Is matroid realizability computable?

Contra my suspicions, the Internet is telling me that Vámos proved in "A necessary and sufficient condition for a matroid to be linear" (citation below) that it is decidable if a matroid is representable over a field. See quote on pg. 3 of Solving Rota’s Conjecture which says "The first exception is the algorithmic problem of determining when a given matroid is representable over an unspecified field, which was proved to be decidable by Vámos [28]."

Vamos, P., A necessary and sufficient condition for a matroid to be linear, Möbius Algebras, Conf. Proc. Waterloo 1971, 162-169 (1975). ZBL0374.05017.

EDIT:

Since the Vámos reference seems hard to track down, let me quote from the MathReviews [MR0349447] by J. E. Graver, which gives more details about the result:

The author gives a necessary and sufficient condition for a matroid to be $f$-linear, i.e., representable over some field. Let $E$ be a set and $\scr{E}$ a collection of subsets of $E$ satisfying the conditions for the independent sets of a matroid on $E$. We denote this matroid by the pair $(E,\mathscr{E})$. Fix $B\in \mathscr{E}$, a basis for the matroid. For each $x\in E$ define $S(a)$ as follows: $S(a)=\varnothing$ if $\{a\}\notin \mathscr{E}$; $S(a)=\{a\}$ if $a\in B$; otherwise $S(a)$ is the unique subset of $B$ such that $S(a)∪\{a\}$ is a circuit.
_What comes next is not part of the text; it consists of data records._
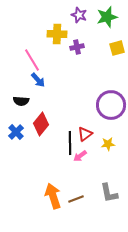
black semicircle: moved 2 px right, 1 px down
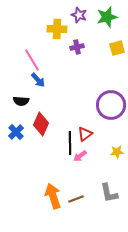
yellow cross: moved 5 px up
red diamond: rotated 15 degrees counterclockwise
yellow star: moved 9 px right, 8 px down
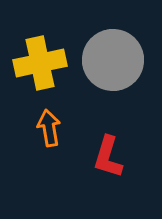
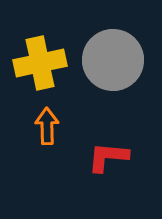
orange arrow: moved 2 px left, 2 px up; rotated 9 degrees clockwise
red L-shape: rotated 78 degrees clockwise
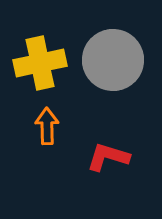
red L-shape: rotated 12 degrees clockwise
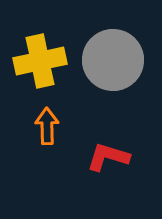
yellow cross: moved 2 px up
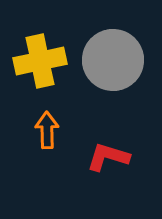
orange arrow: moved 4 px down
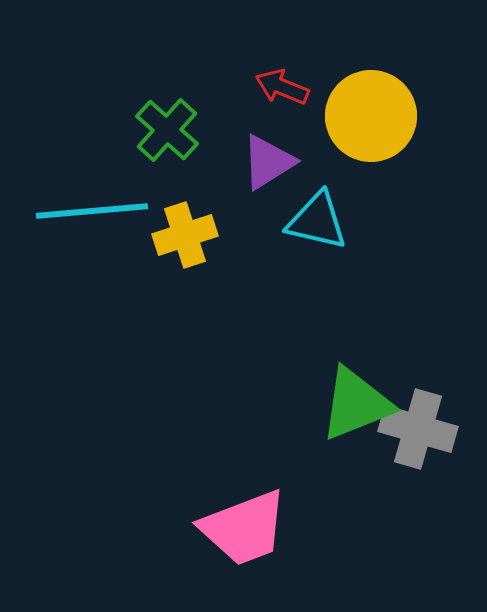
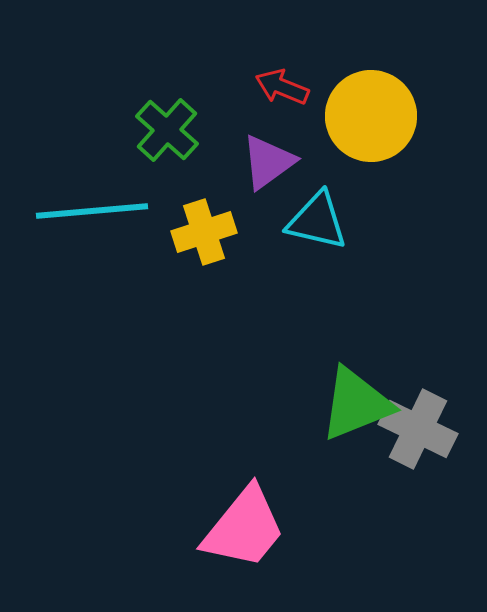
purple triangle: rotated 4 degrees counterclockwise
yellow cross: moved 19 px right, 3 px up
gray cross: rotated 10 degrees clockwise
pink trapezoid: rotated 30 degrees counterclockwise
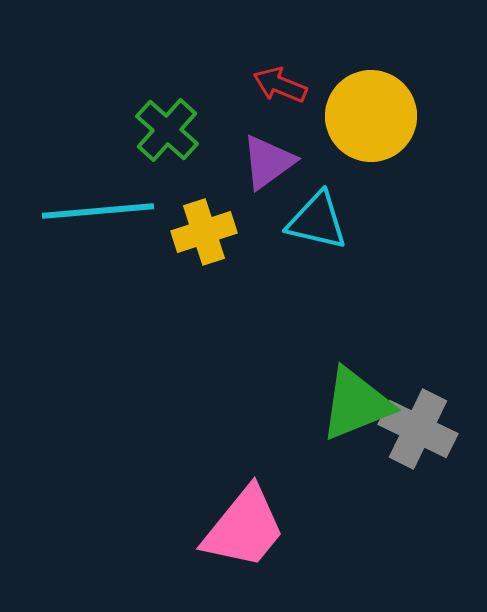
red arrow: moved 2 px left, 2 px up
cyan line: moved 6 px right
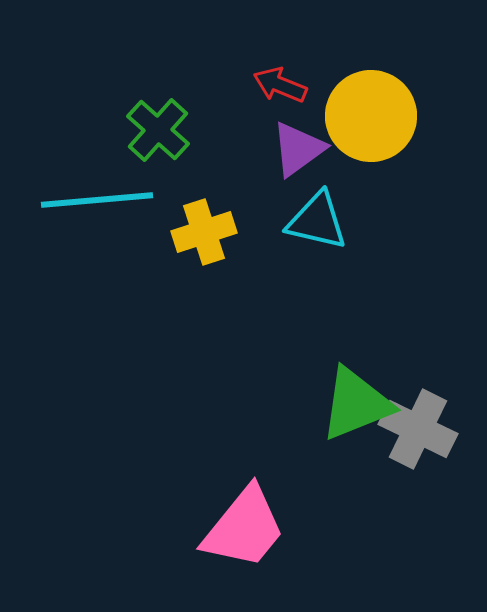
green cross: moved 9 px left
purple triangle: moved 30 px right, 13 px up
cyan line: moved 1 px left, 11 px up
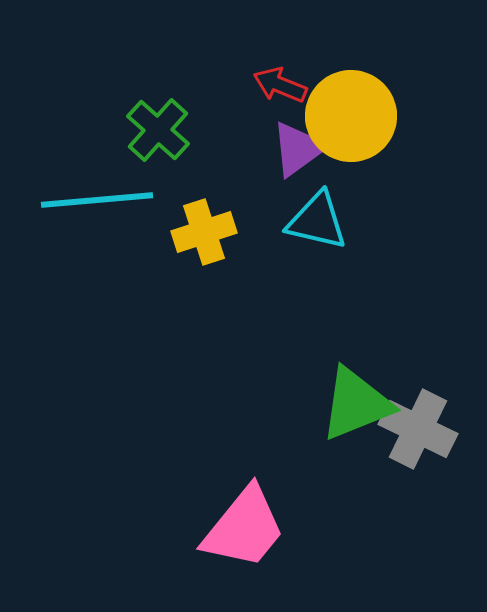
yellow circle: moved 20 px left
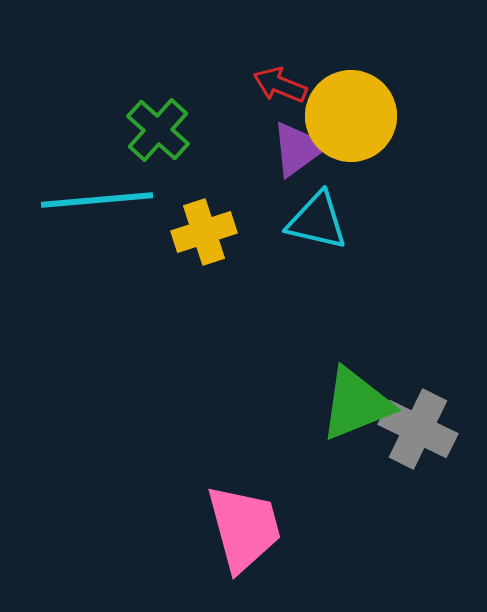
pink trapezoid: rotated 54 degrees counterclockwise
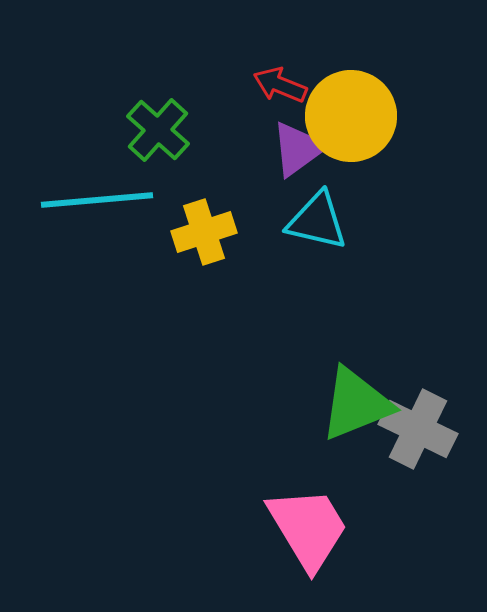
pink trapezoid: moved 64 px right; rotated 16 degrees counterclockwise
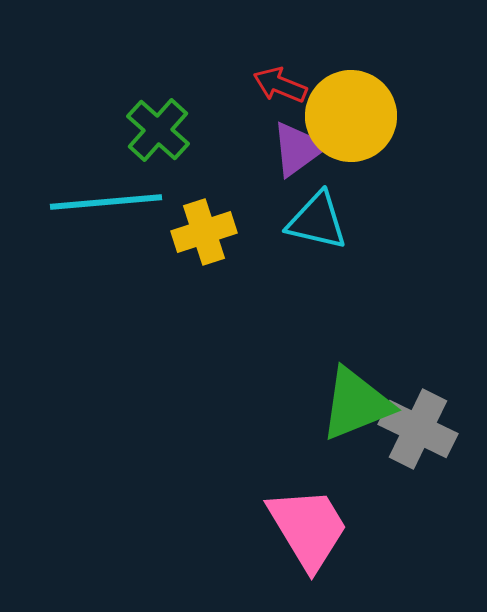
cyan line: moved 9 px right, 2 px down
Let $\Gamma=\{(a,b):a\in E,b\in S(a)\}$, and consider $R=Z[X_{\gamma}]$, the ring of polynomials over the integers in variables $\{X_\gamma: \gamma \in \Gamma\}$. A finite subset $A \subseteq E$ is said to be regular if $|A|=|\bigcup_{a \in A}S(a)|$. For each regular set $A$ a polynomial in $R$ is constructed as follows: Let $r_{(a,b)}=X_{(a,b)}$ if $a \in A$ and $b \in S(a)$, and $r_{(a,b)}=0$ if $a\in A$ and $b\in A−S(a)$. Ordering the elements of $A$, constructing the $|A|\times |A|$ matrix $[r_{(a,b)}]$ and taking the determinant yield a polynomial $P(A)$, unique up to sign. However, the ideal $I$ generated by $\{P(A):\textrm{$A$ is regular}, A\notin \mathscr{E}\}$ and the multiplicatively closed set $T$ generated by $\{P(A):\textrm{$A$ is regular}, A\in \mathscr{E}\}$ are uniquely determined. We may now state the main result. Theorem: The matroid $E, \mathscr{E}$ is $f$-linear if and only if $T\cap I=\varnothing$.
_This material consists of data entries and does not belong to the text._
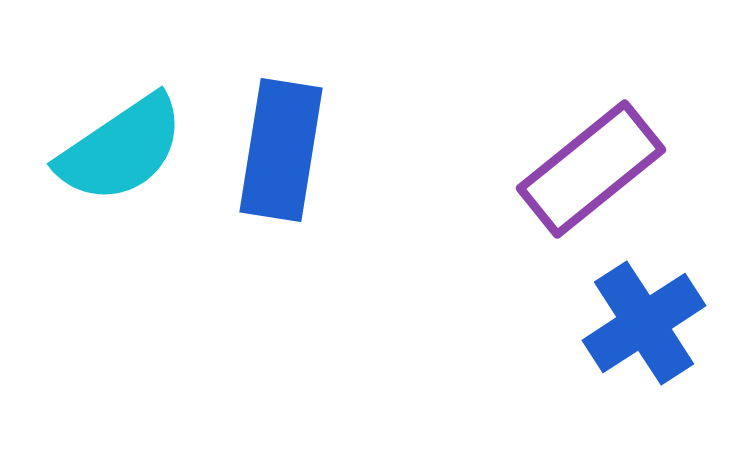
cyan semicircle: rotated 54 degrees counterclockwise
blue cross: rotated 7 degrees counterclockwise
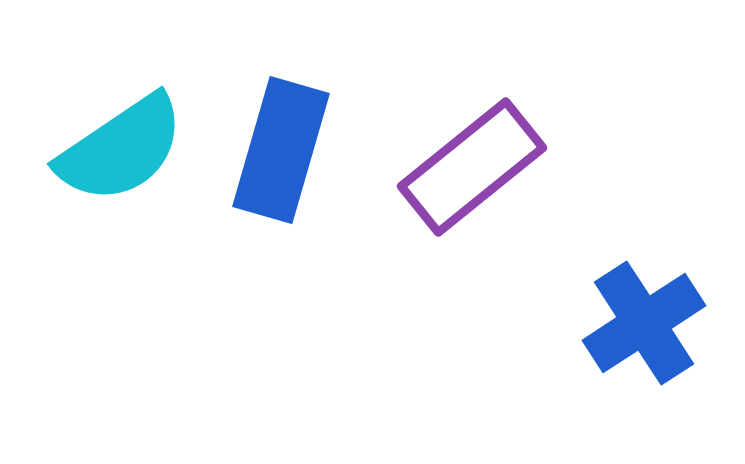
blue rectangle: rotated 7 degrees clockwise
purple rectangle: moved 119 px left, 2 px up
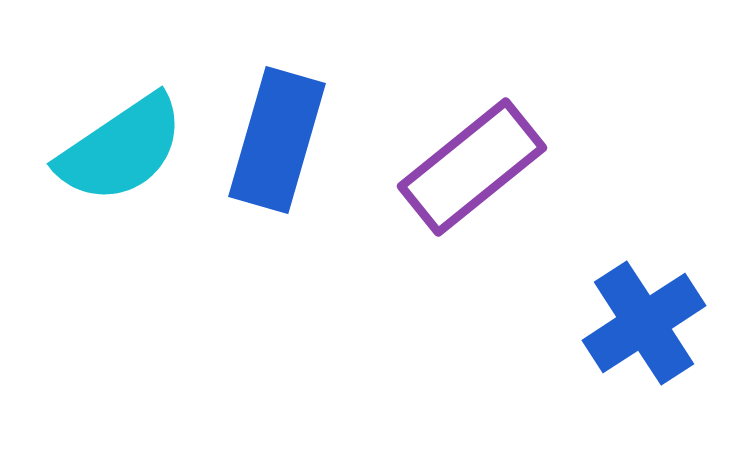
blue rectangle: moved 4 px left, 10 px up
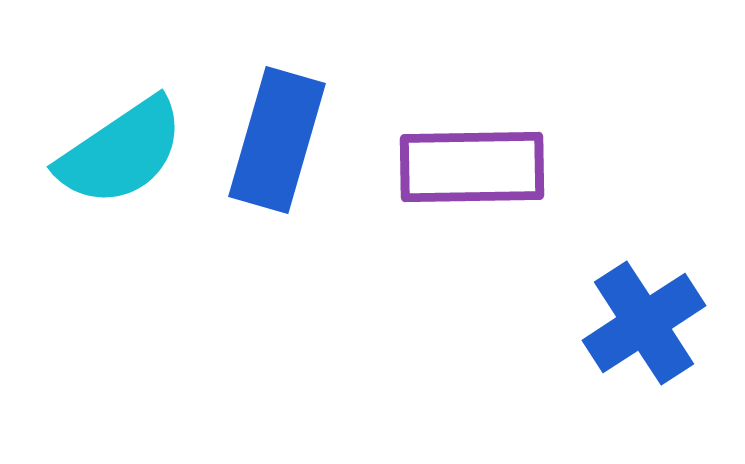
cyan semicircle: moved 3 px down
purple rectangle: rotated 38 degrees clockwise
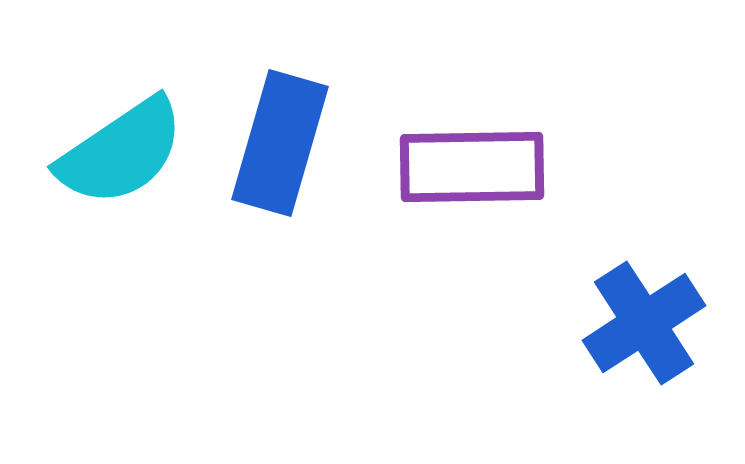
blue rectangle: moved 3 px right, 3 px down
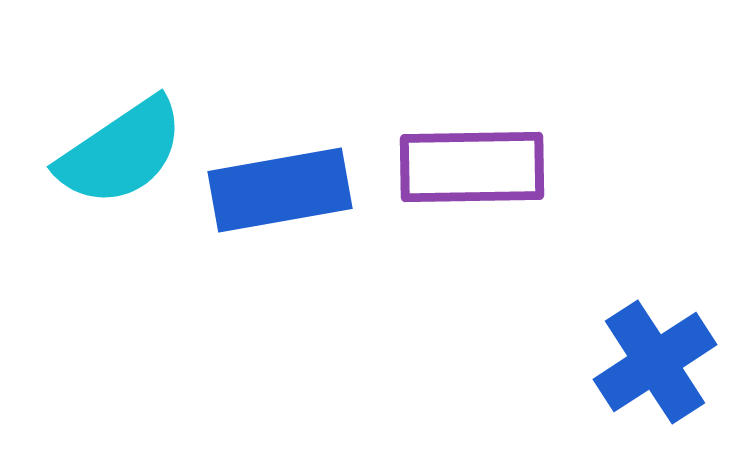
blue rectangle: moved 47 px down; rotated 64 degrees clockwise
blue cross: moved 11 px right, 39 px down
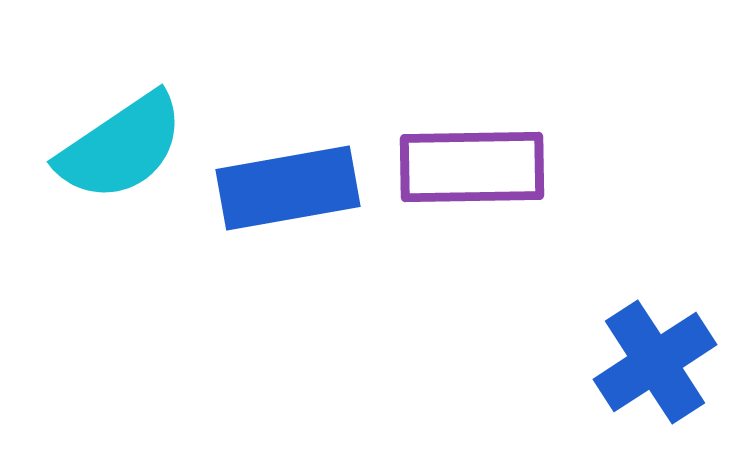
cyan semicircle: moved 5 px up
blue rectangle: moved 8 px right, 2 px up
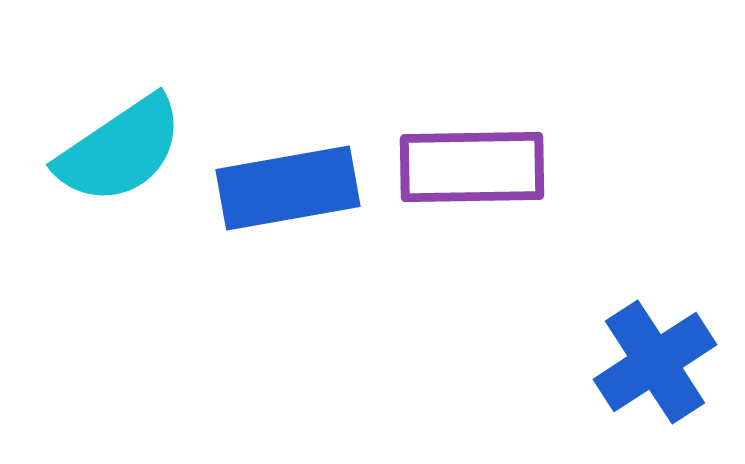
cyan semicircle: moved 1 px left, 3 px down
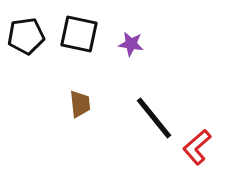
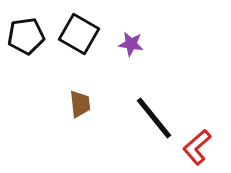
black square: rotated 18 degrees clockwise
Note that in the review there is a confusing typo where it describes $T$ as generated by $\{P(A):\textrm{$A$ is regular}, A\notin \mathscr{E}\}$ rather than $\{P(A):\textrm{$A$ is regular}, A\in \mathscr{E}\}$. Note also, as pointed out in the comments by Geva Yashfe, that this result appears as Theorem 6.8.9 in the 2nd edition of Oxley's Matroid Theory text, which is probably a more accessible source. To deduce decidability from this algebraic crieterion, Oxley appeals to Gröbner basis theory.

Sam Hopkins has answered what I think is your stated question. But in the comments, it seems that you're also interested in the following question: Given a matroid $M$ and field $F$, is it decidable whether $M$ is $F$-representable?

In Oxley's book Matroid Theory (2nd edition), he discusses this problem on pages 226–227. If $F$ is a finite field then decidability is trivial since the rank of the matroid tells you the dimension of the vector space to try. For infinite fields the situation is more subtle; for starters, one has to address the question of what it means to be "given" $F$. Gröbner basis algorithms may solve the problem if $F$ is algebraically closed. On the other hand, Sturmfels (On the decidability of Diophantine problems in combinatorial geometry, Bull. Amer. Math. Soc. 17 (1987), 121–124) has shown that for $F=\mathbb{Q}$, the question is equivalent to Hilbert's 10th problem for $\mathbb{Q}$, which remains an open problem at the time of this writing.